As for the outside terminals touching the frame: what do you mean? Do you mean the 3-prong gray cable? I'll double check but I don't think they are touching the frame. The center is connected to the center lug.
I've tried the breakers too...they seem to be OK.
When I get home tonight I'll try to take some better pictures - it's hard to get good light to the back of a dryer ;)
Thanks again!

Do you have a volt meter? If so check to see if you have 220 to 240 at the outside terminals than check to see if 120 at each outside terminal to center terminal. From picture it looks like the outside terminals might be touching the frame, Make sure it's not. Could not see the rest of cord but it looks like the center wire of cord is connected to center lug of terminal block. that is right.Make sure that you have turned your breakers on and off a couple of ties, Have seen them stick.

ecman51`
10-14-08, 08:32 AM
I think Pugsl wants you to not just check the recepticle, but make sure you have 240 at the outside terminals where they hook up in the back of the dryer.

cckid
10-15-08, 03:36 PM
Thanks for the clarification.
I was able to test and ensure that at the back of the dryer, it is receiving 240 volts.
One odd thing that I noticed is that when I turn the timer dial while the door is open, the light inside gets stronger or weaker, depending on how far around the dial I turn.
At this point, I have the dryer plugged in and when I open it, there is light.

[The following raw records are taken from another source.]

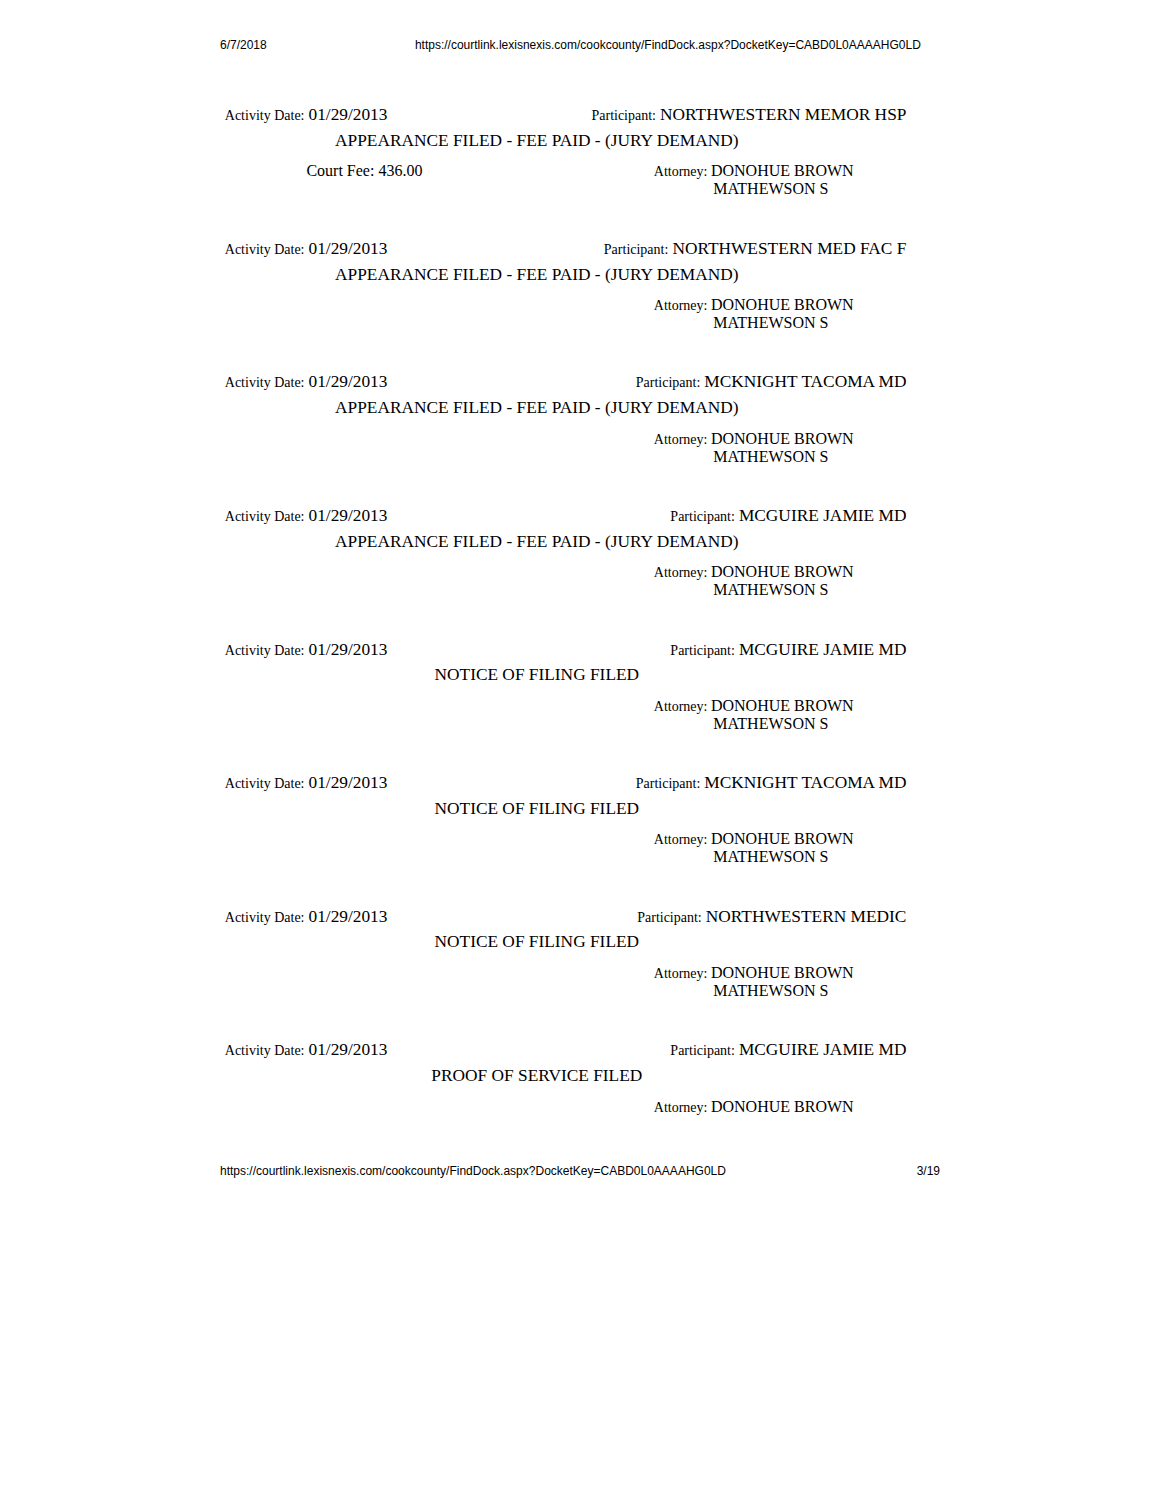6/7/2018 https://courtlink.lexisnexis.com/cookcounty/FindDock.aspx?DocketKey=CABD0L0AAAAHG0LD
Activity Date: 01/29/2013 Participant: NORTHWESTERN MEMOR HSP
APPEARANCE FILED - FEE PAID - (JURY DEMAND)
Court Fee: 436.00
Attorney: DONOHUE BROWN
MATHEWSON S
Activity Date: 01/29/2013 Participant: NORTHWESTERN MED FAC F
APPEARANCE FILED - FEE PAID - (JURY DEMAND)
Attorney: DONOHUE BROWN
MATHEWSON S
Activity Date: 01/29/2013 Participant: MCKNIGHT TACOMA MD
APPEARANCE FILED - FEE PAID - (JURY DEMAND)
Attorney: DONOHUE BROWN
MATHEWSON S
Activity Date: 01/29/2013 Participant: MCGUIRE JAMIE MD
APPEARANCE FILED - FEE PAID - (JURY DEMAND)
Attorney: DONOHUE BROWN
MATHEWSON S
Activity Date: 01/29/2013 Participant: MCGUIRE JAMIE MD
NOTICE OF FILING FILED
Attorney: DONOHUE BROWN
MATHEWSON S
Activity Date: 01/29/2013 Participant: MCKNIGHT TACOMA MD
NOTICE OF FILING FILED
Attorney: DONOHUE BROWN
MATHEWSON S
Activity Date: 01/29/2013 Participant: NORTHWESTERN MEDIC
NOTICE OF FILING FILED
Attorney: DONOHUE BROWN
MATHEWSON S
Activity Date: 01/29/2013 Participant: MCGUIRE JAMIE MD
PROOF OF SERVICE FILED
Attorney: DONOHUE BROWN
https://courtlink.lexisnexis.com/cookcounty/FindDock.aspx?DocketKey=CABD0L0AAAAHG0LD 3/19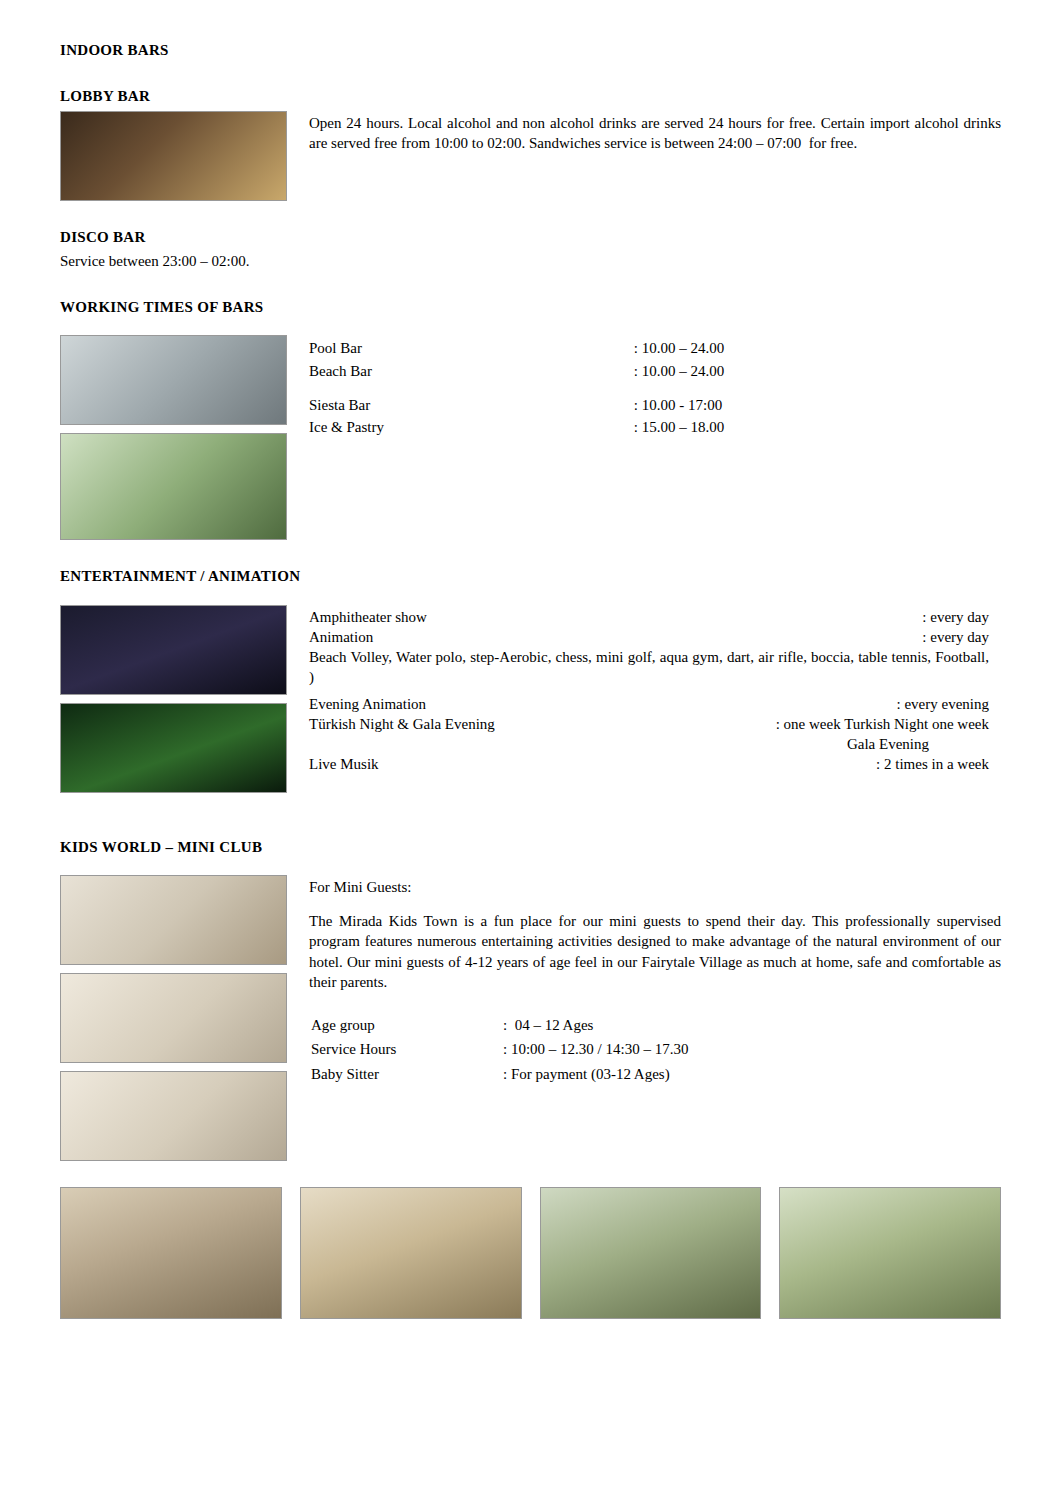INDOOR BARS
LOBBY BAR
Open 24 hours. Local alcohol and non alcohol drinks are served 24 hours for free. Certain import alcohol drinks are served free from 10:00 to 02:00. Sandwiches service is between 24:00 – 07:00 for free.
DISCO BAR
Service between 23:00 – 02:00.
WORKING TIMES OF BARS
| Pool Bar | : 10.00 – 24.00 |
| Beach Bar | : 10.00 – 24.00 |
| Siesta Bar | : 10.00 - 17:00 |
| Ice & Pastry | : 15.00 – 18.00 |
ENTERTAINMENT / ANIMATION
Amphitheater show
: every day
Animation
: every day
Beach Volley, Water polo, step-Aerobic, chess, mini golf, aqua gym, dart, air rifle, boccia, table tennis, Football, )
Evening Animation
: every evening
Türkish Night & Gala Evening
: one week Turkish Night one week
Gala Evening
Live Musik
: 2 times in a week
KIDS WORLD – MINI CLUB
For Mini Guests:
The Mirada Kids Town is a fun place for our mini guests to spend their day. This professionally supervised program features numerous entertaining activities designed to make advantage of the natural environment of our hotel. Our mini guests of 4-12 years of age feel in our Fairytale Village as much at home, safe and comfortable as their parents.
| Age group | : 04 – 12 Ages |
| Service Hours | : 10:00 – 12.30 / 14:30 – 17.30 |
| Baby Sitter | : For payment (03-12 Ages) |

However, it won't even start (not even for the brief 1 second).
I guess I'm at a loss at this point. :confused:
Thanks again!

I think Pugsl wants you to not just check the recepticle, but make sure you have 240 at the outside terminals where they hook up in the back of the dryer.

ecman51`
10-15-08, 05:12 PM
If you are getting 240 volts by testing between the outer 2 terminals, then you are set up correctly.

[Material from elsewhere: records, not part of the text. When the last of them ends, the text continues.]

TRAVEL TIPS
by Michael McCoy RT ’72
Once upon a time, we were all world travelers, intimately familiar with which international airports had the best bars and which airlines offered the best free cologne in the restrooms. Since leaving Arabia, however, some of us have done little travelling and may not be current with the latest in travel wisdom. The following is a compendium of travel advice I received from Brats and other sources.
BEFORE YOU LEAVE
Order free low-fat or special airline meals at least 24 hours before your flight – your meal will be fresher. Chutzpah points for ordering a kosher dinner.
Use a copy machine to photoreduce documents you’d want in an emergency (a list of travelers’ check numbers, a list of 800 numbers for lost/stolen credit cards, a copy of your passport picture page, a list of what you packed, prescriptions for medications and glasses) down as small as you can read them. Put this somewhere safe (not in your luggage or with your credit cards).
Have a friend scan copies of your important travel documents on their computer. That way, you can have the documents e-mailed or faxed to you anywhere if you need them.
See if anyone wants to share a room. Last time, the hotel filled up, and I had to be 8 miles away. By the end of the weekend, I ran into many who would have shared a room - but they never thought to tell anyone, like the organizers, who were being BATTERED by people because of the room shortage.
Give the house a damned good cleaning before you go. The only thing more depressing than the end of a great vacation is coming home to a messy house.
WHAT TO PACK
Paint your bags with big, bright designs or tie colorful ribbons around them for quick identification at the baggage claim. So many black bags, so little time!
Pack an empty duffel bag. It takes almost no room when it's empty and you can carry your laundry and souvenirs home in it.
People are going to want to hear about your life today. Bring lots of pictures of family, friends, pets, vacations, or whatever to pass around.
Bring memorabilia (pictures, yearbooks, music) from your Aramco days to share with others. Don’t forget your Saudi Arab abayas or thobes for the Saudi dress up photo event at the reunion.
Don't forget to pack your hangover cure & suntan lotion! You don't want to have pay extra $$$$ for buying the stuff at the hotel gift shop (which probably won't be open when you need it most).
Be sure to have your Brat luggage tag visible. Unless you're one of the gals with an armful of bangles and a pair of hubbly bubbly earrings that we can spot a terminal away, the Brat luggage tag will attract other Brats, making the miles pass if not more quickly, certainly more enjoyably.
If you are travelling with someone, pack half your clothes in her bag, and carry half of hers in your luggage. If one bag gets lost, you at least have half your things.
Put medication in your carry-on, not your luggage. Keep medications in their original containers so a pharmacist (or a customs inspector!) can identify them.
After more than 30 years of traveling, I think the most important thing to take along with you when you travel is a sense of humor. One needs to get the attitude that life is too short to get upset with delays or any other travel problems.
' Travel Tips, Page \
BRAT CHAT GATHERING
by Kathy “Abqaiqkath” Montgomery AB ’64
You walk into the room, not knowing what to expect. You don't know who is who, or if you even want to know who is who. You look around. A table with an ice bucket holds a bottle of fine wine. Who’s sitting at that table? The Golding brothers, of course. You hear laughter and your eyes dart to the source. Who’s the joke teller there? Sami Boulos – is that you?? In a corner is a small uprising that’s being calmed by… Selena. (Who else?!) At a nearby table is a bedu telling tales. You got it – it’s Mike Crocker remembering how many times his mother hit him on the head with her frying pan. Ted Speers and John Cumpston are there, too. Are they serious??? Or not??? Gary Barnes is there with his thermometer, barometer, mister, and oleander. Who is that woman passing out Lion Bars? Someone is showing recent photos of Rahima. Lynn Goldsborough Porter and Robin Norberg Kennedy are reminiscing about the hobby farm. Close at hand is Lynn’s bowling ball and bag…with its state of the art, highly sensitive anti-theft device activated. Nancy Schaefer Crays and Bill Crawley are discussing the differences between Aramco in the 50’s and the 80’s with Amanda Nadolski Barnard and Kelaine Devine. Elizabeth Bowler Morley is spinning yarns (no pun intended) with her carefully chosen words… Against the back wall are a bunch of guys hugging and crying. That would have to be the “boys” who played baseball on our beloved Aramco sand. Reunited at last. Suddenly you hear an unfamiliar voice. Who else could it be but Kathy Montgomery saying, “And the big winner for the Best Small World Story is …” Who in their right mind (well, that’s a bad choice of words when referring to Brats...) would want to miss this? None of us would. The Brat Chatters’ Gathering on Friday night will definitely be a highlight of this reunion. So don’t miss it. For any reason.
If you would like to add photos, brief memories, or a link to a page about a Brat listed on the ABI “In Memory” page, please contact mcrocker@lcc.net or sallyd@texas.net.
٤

From what you just said now about the light, I'm not sure you really have an issue there. It might stand to reason that if you are turning the timer dial, which is opening and closing various electrical contacts, that this action could weaken and brighten a light hooked into the same circuit. So we will let that issue go for now.

A dryer can remain totally dead from a thermal fuse inside being "open", or a door switch not working, or if the start switch on the control board were bad (I have never personally ran into that problem though, yet.). -

-or much worse, if say the timer were defunct, or the starter switch on the motor, was shot.

You can test these both (thermal fuse and door switch) with your meter when they are in place, while the dryer is unplugged. Each of these should have full continuity. With the switch, naturally you have to push in the switch while testing, and then see if you have it.

cckid
10-15-08, 09:07 PM
You can test these both (thermal fuse and door switch) with your meter when they are in place, while the dryer is unplugged. Each of these should have full continuity. With the switch, naturally you have to push in the switch while testing, and then see if you have it.

Ecman51` - Thanks for the reply! However, I'm afraid you lost me a bit. Could you explain how I test the continuity for those 2 things? I'm not really sure how I should place the probes on the DMM either. :)
Thanks for the patience too!

pugsl
10-16-08, 05:29 AM
Please give type and model# and can tell you where the parts are and how to check.